Meninos, eu ri, mas foi um riso nervoso. Confesso meu medo diante dessa escalada sistemática, truculenta, com grande poder de fogo. Cada vez que ouço esses arautos da boçalidade, fico com o pescoço francês na mão. Assustam declarações como a do representante da Ordem dos Advogados do Brasil (OAB) em Humaitá (Am), um tal Carlos Terrinha (Folha de São Paulo 1/1/14), que ameaçou:
- Hoje, se um índio vier à cidade, vai morrer - disse. E ficou por isso mesmo.

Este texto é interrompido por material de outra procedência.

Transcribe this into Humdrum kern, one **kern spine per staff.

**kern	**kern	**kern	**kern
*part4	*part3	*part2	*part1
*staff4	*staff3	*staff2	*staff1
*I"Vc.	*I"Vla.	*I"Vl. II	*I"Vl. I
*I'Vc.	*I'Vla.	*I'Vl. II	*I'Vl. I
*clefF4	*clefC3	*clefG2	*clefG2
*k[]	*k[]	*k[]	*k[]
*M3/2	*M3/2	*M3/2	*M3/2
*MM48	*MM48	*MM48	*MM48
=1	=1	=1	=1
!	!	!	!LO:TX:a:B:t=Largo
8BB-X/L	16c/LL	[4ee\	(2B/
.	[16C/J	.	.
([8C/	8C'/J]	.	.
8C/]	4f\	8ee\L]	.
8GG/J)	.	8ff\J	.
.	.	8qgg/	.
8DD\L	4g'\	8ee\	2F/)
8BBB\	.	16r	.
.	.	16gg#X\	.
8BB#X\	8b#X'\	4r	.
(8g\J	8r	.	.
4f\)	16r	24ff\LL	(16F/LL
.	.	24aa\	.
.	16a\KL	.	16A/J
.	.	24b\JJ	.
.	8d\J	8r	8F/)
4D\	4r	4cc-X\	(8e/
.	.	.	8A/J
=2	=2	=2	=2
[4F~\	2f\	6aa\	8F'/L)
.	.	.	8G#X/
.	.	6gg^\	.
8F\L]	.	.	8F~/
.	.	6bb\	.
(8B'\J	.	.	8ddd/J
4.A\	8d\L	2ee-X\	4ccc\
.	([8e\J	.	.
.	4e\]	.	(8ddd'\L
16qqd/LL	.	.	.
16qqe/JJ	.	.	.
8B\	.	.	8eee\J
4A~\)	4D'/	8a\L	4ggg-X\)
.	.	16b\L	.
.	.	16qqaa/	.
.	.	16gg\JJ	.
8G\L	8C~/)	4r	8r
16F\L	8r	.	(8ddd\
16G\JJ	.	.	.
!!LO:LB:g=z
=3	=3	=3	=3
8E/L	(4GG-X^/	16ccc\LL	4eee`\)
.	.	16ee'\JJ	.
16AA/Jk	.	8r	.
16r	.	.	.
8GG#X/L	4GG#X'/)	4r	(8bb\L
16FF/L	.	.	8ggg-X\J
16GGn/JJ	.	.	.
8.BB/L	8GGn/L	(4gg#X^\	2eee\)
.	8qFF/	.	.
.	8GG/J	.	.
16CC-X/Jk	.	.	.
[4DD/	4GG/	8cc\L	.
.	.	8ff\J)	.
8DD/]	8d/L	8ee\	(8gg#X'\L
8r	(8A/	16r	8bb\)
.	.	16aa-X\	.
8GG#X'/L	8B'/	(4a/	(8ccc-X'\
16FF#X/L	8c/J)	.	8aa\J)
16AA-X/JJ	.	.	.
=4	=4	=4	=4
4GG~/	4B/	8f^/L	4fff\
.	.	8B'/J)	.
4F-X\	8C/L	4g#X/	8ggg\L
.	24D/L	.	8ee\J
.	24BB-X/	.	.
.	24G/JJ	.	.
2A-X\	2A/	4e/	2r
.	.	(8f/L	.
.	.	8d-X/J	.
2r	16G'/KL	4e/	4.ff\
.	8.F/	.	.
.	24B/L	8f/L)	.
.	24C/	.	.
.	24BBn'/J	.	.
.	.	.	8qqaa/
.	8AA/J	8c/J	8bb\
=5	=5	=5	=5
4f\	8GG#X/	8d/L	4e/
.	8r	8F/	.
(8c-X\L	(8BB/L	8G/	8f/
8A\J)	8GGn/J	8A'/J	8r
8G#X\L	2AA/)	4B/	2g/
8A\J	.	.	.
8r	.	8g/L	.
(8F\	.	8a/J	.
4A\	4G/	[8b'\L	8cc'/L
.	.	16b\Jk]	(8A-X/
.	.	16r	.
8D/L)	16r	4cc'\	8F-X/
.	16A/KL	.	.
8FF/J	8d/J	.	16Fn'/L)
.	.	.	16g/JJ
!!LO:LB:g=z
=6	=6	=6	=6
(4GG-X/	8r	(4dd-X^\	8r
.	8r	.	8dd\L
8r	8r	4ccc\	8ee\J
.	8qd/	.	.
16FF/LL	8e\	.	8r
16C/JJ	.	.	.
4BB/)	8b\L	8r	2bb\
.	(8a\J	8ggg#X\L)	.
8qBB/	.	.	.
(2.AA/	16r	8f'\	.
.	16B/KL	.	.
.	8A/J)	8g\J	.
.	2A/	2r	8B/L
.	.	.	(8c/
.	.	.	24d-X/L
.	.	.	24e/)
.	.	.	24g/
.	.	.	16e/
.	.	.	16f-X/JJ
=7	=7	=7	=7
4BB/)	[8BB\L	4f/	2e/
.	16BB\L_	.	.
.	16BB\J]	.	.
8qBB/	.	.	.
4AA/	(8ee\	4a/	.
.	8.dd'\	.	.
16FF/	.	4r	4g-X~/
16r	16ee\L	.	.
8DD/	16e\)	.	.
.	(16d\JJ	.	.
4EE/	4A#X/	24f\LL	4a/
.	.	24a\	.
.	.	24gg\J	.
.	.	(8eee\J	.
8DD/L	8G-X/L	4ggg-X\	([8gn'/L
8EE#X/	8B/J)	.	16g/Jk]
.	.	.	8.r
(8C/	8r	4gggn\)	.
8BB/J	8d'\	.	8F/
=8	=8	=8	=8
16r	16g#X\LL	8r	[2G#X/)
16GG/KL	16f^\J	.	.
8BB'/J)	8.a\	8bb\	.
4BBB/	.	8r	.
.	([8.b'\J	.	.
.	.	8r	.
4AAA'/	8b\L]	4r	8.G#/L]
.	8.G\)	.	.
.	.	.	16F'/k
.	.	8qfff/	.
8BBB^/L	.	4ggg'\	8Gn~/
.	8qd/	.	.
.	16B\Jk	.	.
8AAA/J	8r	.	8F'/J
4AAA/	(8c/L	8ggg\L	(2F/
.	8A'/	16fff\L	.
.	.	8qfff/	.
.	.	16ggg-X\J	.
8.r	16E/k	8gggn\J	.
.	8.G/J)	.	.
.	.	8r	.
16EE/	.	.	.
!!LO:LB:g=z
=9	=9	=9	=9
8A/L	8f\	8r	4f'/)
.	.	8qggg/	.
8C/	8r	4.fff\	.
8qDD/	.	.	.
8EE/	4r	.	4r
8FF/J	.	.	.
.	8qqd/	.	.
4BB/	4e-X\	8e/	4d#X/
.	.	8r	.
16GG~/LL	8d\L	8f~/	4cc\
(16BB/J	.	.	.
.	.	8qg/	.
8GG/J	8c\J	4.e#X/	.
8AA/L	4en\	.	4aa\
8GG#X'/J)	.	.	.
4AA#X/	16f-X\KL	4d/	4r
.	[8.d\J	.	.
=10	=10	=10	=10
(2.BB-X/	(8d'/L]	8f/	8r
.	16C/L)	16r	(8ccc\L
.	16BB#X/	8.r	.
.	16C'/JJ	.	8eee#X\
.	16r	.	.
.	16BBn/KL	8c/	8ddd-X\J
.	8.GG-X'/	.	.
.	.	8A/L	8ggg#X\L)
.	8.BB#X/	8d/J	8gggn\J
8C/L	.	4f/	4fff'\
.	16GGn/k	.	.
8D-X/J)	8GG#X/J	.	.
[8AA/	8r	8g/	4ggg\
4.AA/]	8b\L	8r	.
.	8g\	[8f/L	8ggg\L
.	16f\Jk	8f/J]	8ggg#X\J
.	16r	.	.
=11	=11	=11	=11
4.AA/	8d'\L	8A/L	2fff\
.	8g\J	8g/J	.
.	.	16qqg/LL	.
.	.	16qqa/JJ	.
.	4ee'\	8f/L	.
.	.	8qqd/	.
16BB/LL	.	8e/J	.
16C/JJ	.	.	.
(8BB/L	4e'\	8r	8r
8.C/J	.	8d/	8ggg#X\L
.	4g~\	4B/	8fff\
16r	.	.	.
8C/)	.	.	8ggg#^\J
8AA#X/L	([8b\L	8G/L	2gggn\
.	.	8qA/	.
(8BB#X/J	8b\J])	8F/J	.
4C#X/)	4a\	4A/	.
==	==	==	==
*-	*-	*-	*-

Meu pescoço francês fica apertado nessa hora. Minhas esperanças só se renovam quando vejo, como vi na UFSC - meninos eu vi - os universitários indígenas se qualificando. Assisti a apresentação de trabalhos de pesquisa apresentados por mais de 80 índios, muitos deles sobre etnomapeamento de diferentes aldeias indígenas, apoiados em técnicas, instrumentos e programas como o Google Earth, Google maps e imagens de satélites.
Este é o contraponto ao discurso truculento dos escrivães da frota. A resposta dos índios é o conhecimento cada vez mais profundo sobre seus territórios. Não é mais possível enganá-los. Eles estão mapeando tudo: território, tipos de solo, rios, nascentes, cachoeiras, cascatas, árvores, plantas medicinais, línguas, topônimos, aspectos físicos e ambientais, desmatamento e poluição causado por estradas e barragens, além do registro dos mitos e das historias locais. Foi isso, meninos, que eu vi na Universidade Federal de Santa Catarina.